▸ 課題の説明: 下にあるインプラント手術の事故についての文章のうち、「共通しているのは、インプラン」から「一般的に、これが足りないのではないのでしょうか。」までを、両端の語句も含めて一字も変えずに書き写してください。

平成23年8月1日日経新聞夕刊より
「インプラント手術で患者死亡 院長を書類送検」
この記事を読んで気になる事があります。
新聞記者は読者に分かりやすく書くために、かえって読者が誤解を生じるように感じます。
①出血が原因であるが、出血は死因ではないこと。死因は窒息と考えられます。
おそらく下顎の犬歯か小臼歯部の手術で、下顎骨の内側に穿孔したと考えます。
犬歯、小臼歯根尖部の下顎骨舌面には舌下腺窩とよばれるくぼみがあります。
舌下腺窩に穿孔すると、舌下動脈、オトガイ下動脈を損傷する危険性が高いのです。
舌下動脈、オトガイ下動脈は太く、血流が多いため、止血が困難です。
止血が出来ないと、口底部に血腫を生じ、舌の後上方への転移、舌が口蓋へ押しつけれて窒息します。
今回の事故はどのような臨床家でも起こしうる偶発症です。
過去の文献を探してみると、同じようなケースが多数あります。
共通しているのは、インプラント手術の初心者ではなく、専門医が起こしているということ。
したがって、誰にでも起こしうることなのです。
しかし、予防策はあります。
術前の詳細な診査による診断をすること。
CTによる術前診査も必要でしょう。
また、事故が起きた際の対処方法を準備しておくこと。
一般的に、これが足りないのではないのでしょうか。
気道閉塞→気道確保→救急搬送の手配→気道確保困難→外科的気道確保、等々。
準備するものが多くあり、またトレーニングが必要だと思います。

▸ データ抜粋:
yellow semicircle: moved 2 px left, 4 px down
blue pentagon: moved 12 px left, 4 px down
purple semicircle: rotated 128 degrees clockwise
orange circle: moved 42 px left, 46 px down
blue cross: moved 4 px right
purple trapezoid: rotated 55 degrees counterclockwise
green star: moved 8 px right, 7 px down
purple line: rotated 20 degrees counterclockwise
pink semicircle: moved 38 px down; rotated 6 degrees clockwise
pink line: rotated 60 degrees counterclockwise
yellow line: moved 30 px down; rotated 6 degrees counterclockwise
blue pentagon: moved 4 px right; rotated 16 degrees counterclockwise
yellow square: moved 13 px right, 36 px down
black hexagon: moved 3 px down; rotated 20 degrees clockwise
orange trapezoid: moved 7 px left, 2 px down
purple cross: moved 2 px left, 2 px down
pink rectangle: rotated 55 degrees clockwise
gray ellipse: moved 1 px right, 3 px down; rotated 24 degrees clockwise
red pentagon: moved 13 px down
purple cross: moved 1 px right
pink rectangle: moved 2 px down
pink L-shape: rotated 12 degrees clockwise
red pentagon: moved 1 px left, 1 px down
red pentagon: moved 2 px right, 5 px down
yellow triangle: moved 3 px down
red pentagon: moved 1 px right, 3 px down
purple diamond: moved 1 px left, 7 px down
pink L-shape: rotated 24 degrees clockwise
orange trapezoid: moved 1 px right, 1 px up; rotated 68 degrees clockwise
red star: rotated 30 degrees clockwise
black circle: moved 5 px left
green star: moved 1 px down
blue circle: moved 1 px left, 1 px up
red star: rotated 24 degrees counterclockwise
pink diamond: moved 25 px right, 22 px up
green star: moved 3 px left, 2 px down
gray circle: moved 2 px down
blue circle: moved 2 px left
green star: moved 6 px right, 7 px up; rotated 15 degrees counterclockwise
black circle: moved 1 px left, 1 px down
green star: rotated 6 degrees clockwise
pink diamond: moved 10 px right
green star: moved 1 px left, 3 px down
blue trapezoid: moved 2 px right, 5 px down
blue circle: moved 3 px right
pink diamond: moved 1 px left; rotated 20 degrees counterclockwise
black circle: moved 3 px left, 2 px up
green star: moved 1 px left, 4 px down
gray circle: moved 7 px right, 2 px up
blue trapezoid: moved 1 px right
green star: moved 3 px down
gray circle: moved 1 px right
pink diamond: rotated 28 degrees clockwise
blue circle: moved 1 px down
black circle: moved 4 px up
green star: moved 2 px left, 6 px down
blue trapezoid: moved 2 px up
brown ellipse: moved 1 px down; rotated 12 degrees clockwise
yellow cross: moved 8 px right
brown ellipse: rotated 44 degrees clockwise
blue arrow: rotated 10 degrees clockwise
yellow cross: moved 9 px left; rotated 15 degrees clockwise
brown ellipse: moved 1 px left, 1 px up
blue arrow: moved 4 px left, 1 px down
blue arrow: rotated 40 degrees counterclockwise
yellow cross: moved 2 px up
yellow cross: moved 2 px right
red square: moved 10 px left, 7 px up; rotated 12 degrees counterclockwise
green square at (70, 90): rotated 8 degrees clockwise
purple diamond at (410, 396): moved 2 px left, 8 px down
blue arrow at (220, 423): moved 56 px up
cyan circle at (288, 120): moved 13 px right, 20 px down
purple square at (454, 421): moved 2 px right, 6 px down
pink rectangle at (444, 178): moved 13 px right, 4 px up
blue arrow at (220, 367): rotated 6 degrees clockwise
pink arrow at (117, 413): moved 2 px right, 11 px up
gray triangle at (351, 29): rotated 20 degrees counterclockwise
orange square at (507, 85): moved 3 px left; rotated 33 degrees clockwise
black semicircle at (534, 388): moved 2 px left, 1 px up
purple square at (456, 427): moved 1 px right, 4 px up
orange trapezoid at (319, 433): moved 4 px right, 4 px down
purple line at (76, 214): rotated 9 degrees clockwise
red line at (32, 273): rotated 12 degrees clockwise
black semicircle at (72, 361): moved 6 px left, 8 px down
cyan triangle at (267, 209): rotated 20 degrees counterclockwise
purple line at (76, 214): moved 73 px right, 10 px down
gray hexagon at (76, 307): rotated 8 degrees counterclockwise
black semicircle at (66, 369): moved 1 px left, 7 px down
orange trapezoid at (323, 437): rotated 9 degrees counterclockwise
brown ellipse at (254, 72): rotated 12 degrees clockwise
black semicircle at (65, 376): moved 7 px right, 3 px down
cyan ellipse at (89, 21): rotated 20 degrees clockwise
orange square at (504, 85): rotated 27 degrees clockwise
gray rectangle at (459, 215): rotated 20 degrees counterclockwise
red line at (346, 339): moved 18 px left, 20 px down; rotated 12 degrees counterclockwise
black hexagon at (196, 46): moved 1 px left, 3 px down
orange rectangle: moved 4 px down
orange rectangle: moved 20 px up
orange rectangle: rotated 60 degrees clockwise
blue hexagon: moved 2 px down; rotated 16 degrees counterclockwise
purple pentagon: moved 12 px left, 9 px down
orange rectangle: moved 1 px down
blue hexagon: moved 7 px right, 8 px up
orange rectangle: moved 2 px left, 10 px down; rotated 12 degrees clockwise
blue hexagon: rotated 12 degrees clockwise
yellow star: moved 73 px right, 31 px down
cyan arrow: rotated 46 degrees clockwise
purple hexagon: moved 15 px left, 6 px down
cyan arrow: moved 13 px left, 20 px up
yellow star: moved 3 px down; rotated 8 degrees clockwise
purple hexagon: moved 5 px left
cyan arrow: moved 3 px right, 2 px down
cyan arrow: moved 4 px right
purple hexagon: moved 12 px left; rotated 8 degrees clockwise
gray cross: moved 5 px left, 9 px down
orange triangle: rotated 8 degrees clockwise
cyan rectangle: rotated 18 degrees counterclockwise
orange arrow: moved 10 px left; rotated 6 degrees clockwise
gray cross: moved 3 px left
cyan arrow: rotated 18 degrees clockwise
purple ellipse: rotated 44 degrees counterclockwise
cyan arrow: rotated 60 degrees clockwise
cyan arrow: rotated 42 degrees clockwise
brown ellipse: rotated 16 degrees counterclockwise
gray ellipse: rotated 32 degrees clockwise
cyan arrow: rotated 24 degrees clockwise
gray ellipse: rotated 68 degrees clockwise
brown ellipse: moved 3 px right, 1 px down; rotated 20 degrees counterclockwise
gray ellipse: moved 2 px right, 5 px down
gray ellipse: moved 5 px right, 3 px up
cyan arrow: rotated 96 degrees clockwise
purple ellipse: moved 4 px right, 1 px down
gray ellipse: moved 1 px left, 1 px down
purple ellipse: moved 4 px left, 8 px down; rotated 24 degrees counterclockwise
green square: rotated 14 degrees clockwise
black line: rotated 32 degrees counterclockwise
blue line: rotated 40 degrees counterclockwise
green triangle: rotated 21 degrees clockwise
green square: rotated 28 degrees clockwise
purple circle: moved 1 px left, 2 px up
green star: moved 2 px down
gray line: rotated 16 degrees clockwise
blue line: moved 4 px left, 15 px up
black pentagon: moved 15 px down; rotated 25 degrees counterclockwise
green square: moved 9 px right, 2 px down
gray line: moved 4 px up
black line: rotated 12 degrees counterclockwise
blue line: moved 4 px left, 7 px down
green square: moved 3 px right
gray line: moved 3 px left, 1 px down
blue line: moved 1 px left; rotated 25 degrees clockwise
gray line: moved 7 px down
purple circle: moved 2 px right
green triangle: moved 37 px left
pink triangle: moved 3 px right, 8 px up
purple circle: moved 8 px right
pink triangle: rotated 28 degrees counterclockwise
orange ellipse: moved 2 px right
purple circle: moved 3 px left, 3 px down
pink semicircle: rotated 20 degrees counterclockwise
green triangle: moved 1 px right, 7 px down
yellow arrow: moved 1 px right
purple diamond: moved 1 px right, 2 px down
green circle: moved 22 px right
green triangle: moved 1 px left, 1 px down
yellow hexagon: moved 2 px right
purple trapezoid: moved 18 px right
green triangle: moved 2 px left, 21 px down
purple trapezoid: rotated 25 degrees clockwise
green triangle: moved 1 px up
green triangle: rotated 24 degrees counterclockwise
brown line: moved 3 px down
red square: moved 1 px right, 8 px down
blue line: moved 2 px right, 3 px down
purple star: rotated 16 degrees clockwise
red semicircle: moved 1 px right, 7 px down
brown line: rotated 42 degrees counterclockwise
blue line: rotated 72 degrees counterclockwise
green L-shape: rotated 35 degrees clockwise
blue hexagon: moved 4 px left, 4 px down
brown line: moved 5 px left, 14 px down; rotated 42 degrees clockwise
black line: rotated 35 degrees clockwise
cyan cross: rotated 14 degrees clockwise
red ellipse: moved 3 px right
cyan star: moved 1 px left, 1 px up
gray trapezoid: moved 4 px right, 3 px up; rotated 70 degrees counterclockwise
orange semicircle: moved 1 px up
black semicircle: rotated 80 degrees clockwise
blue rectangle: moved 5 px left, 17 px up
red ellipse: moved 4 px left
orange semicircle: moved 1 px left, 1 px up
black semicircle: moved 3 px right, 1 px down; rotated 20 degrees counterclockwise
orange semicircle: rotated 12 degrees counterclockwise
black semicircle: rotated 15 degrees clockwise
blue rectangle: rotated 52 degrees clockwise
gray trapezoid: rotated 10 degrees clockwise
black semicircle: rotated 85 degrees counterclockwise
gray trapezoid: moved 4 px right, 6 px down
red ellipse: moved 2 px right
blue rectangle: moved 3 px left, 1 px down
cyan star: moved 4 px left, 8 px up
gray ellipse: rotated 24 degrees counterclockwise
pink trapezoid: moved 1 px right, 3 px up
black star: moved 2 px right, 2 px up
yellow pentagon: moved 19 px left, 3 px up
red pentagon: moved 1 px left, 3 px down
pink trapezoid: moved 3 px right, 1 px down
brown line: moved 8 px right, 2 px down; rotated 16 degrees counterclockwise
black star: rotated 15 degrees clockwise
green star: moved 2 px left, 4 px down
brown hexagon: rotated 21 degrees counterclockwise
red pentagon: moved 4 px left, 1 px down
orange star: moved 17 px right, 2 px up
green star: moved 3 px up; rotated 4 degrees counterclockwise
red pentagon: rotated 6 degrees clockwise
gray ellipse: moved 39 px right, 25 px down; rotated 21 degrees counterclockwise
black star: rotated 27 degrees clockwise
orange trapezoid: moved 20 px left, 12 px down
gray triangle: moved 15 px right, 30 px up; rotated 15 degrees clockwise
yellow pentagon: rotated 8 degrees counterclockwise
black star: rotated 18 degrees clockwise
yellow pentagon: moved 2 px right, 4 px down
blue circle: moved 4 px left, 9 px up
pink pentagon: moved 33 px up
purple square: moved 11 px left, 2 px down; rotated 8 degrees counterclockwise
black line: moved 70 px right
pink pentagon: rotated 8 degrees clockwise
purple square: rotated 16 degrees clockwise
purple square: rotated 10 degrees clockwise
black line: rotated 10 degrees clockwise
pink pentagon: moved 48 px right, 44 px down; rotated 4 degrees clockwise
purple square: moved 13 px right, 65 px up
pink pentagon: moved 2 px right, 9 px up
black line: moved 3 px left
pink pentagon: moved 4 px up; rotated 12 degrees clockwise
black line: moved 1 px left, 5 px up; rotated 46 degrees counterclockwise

▸ 演習の解答:
共通しているのは、インプラント手術の初心者ではなく、専門医が起こしているということ。
したがって、誰にでも起こしうることなのです。
しかし、予防策はあります。
術前の詳細な診査による診断をすること。
CTによる術前診査も必要でしょう。
また、事故が起きた際の対処方法を準備しておくこと。
一般的に、これが足りないのではないのでしょうか。